A handful of concepts run through everything in OpenAccountants. Understanding them makes the API and the MCP tools self-explanatory.
Skills
A skill is a markdown document that teaches an AI agent how to do one tax or accounting computation — a Malta VAT return, a US Schedule C, a UK capital-gains calculation. Skills are agent-agnostic: they work with any AI agent that reads markdown. There are roughly 1,100 published skills across 190+ jurisdictions, at country and US-state level.
Facts
Under each skill sits a set of facts — the individual, structured figures a skill is built from (a rate, a threshold, an allowance, a deadline), each cited to its source. Facts are the single source of truth: the prose you read is generated from the facts, not maintained alongside them. That's what keeps a corrected number from drifting between the data and the document.
Quality tiers
Every skill carries one of two tiers — and only two. The labels are deliberate, because they describe reliance risk.
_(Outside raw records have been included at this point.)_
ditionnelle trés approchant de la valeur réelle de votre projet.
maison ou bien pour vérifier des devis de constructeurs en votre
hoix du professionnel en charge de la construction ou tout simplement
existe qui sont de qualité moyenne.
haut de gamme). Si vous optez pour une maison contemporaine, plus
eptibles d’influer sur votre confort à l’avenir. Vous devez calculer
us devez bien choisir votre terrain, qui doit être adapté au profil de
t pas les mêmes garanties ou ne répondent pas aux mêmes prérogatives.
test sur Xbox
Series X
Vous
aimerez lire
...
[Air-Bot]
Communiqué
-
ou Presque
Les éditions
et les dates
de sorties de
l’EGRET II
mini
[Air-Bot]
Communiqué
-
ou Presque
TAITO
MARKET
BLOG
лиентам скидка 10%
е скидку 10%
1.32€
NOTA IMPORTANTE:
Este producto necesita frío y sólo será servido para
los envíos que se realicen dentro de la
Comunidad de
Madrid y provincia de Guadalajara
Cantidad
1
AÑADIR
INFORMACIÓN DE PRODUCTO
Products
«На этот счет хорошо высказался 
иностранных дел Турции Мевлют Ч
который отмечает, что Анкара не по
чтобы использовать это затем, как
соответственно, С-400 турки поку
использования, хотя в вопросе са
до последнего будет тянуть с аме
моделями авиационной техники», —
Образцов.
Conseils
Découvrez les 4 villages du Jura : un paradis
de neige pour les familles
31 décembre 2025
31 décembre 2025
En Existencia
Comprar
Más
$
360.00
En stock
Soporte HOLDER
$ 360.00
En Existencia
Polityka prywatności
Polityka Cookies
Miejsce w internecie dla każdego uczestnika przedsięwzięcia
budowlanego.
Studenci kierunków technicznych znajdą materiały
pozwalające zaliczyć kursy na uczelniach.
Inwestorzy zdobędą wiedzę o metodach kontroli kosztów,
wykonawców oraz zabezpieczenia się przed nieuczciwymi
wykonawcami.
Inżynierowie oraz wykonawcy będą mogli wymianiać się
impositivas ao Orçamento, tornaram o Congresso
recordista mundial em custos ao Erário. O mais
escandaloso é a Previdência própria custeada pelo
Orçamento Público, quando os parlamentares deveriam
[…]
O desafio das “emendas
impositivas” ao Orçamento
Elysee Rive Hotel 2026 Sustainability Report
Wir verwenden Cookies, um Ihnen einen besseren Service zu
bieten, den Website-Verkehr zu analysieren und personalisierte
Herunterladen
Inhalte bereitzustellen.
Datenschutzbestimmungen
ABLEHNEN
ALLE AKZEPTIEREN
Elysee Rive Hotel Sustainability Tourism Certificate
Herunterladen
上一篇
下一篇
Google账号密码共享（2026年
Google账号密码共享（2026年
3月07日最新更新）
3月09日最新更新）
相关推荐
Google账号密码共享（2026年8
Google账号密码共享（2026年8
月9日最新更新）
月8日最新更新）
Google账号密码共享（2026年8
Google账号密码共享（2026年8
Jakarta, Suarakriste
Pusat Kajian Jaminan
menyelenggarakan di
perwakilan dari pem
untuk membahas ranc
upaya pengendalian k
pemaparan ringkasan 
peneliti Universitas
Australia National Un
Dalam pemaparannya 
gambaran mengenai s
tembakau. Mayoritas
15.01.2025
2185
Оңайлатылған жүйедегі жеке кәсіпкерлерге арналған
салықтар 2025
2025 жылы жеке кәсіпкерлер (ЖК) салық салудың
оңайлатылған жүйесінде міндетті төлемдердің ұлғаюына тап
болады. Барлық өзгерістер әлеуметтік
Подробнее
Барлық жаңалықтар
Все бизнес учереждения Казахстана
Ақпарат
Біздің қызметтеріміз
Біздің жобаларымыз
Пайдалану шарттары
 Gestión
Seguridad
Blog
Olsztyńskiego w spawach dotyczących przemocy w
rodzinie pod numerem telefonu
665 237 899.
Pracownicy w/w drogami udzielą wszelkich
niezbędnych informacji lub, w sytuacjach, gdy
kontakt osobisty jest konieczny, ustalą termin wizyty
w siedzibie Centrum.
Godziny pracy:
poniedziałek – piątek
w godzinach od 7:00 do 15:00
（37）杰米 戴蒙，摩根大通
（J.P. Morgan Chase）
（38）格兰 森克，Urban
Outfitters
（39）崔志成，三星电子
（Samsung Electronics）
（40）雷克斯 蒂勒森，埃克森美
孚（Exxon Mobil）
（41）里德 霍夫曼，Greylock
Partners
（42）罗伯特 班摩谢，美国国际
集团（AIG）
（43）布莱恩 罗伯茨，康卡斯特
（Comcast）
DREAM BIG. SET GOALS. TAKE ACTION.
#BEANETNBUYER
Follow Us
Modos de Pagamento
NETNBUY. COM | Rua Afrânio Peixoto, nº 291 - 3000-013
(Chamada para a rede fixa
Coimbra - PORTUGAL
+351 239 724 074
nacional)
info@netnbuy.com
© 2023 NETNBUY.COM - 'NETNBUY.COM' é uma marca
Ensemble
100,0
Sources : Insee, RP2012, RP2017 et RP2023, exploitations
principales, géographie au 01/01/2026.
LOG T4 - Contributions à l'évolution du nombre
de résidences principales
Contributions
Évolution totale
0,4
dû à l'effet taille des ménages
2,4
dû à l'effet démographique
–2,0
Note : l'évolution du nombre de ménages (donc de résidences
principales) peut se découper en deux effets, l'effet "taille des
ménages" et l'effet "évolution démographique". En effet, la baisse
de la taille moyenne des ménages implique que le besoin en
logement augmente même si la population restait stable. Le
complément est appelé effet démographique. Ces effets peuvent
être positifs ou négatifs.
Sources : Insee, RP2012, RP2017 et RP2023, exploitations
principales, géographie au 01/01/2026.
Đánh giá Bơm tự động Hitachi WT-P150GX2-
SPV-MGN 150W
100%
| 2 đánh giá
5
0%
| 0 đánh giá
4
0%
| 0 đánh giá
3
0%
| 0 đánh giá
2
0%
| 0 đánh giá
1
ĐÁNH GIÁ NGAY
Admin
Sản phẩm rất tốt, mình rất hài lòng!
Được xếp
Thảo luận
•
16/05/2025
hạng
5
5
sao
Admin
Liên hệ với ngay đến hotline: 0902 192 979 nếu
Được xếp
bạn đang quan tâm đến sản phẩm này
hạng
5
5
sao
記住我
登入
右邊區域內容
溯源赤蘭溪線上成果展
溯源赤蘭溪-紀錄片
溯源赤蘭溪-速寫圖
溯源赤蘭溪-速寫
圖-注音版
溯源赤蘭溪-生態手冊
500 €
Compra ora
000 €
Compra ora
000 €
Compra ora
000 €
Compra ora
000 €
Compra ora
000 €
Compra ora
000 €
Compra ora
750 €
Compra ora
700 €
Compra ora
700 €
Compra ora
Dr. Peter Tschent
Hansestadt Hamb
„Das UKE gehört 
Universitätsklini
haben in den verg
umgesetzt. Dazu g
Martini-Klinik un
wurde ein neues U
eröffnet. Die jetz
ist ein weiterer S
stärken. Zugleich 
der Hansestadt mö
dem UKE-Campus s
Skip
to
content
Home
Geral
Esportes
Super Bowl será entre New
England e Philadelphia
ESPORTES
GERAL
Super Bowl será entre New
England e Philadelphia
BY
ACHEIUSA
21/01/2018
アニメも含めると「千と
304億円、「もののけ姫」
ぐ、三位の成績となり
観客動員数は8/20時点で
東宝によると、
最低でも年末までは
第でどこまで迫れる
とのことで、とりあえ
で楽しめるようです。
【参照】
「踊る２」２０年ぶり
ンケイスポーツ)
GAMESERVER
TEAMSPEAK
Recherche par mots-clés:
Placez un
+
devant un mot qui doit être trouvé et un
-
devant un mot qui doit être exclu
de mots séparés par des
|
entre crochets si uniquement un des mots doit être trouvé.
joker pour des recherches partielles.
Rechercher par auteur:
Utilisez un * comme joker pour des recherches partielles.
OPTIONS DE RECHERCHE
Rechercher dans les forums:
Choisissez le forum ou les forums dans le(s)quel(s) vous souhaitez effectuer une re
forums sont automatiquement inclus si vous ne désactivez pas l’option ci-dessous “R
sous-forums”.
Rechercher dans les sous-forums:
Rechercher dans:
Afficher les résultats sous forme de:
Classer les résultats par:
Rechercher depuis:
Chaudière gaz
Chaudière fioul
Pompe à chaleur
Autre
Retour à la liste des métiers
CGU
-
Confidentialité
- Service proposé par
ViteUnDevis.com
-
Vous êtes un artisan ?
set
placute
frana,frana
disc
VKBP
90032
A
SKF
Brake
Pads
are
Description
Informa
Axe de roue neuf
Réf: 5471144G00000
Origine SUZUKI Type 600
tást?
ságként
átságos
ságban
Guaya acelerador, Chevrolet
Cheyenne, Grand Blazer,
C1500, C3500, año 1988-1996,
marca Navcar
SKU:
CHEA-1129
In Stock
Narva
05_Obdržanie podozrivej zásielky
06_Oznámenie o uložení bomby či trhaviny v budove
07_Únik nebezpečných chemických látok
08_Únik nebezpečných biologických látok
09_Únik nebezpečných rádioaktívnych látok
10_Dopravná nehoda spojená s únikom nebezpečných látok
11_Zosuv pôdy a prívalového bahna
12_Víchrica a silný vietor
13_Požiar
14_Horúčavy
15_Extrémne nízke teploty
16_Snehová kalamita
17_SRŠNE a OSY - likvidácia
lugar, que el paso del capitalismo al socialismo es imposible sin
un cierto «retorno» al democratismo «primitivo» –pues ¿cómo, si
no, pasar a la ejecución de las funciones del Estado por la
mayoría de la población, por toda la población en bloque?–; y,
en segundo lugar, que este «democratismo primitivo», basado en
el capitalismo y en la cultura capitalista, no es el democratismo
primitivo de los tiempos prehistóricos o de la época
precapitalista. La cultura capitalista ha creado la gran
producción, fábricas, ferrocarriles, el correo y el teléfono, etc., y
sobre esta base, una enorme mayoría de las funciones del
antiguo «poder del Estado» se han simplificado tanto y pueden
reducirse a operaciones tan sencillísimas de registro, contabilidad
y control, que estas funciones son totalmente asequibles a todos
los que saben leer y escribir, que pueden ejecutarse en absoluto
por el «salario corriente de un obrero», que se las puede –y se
| Tier | Label | What it means |
|---|---|---|
| Q1 | Accountant-verified | A named, licensed accountant (CPA / EA-equivalent) reviewed it against the source and signed it. |
| Q2 | Source-cited draft | Drafted from authoritative sources and cited, but not yet reviewed by a credentialed accountant. |
A Q2 skill is honest about what it is: cited, but unreviewed. It is not "verified," "certified," or "guaranteed." Tier labels travel with the data wherever you pull it, so you always know what carries an accountant's sign-off.
Jurisdictions
A jurisdiction is a country or a US state (codes like MT, GB, US, US-CA, CA-ON). Coverage and the named lead verifier per jurisdiction are available via the list_jurisdictions MCP tool and the bundle endpoint.
Verification
Verification is the act of a named licensed accountant signing off on skills — surfaced through list_verifiers and the tier labels. Verification is what moves a skill from Q2 to Q1.
Workflows
A workflow is a guided, multi-step procedure authored by verified accountants that wires several skills together in order (for example, "prepare a Malta VAT return"). Discover them with list_workflows, load one with get_workflow, and see its structure with inspect_workflow.
The warranted accountant
When a number is going to be relied upon — filed, or acted on with consequences — a warranted accountant reviews it and signs with professional liability. A named, licensed professional in the user's jurisdiction.
This is the part that matters most. "An app told me" is not a defence to a tax authority; a warranted accountant is. The rules are open and cited so anyone can build on them — but the credentialed human accountability is what turns a confident answer into something a user can rely on. That's why the accountant directory and the request_accountant_review tool exist.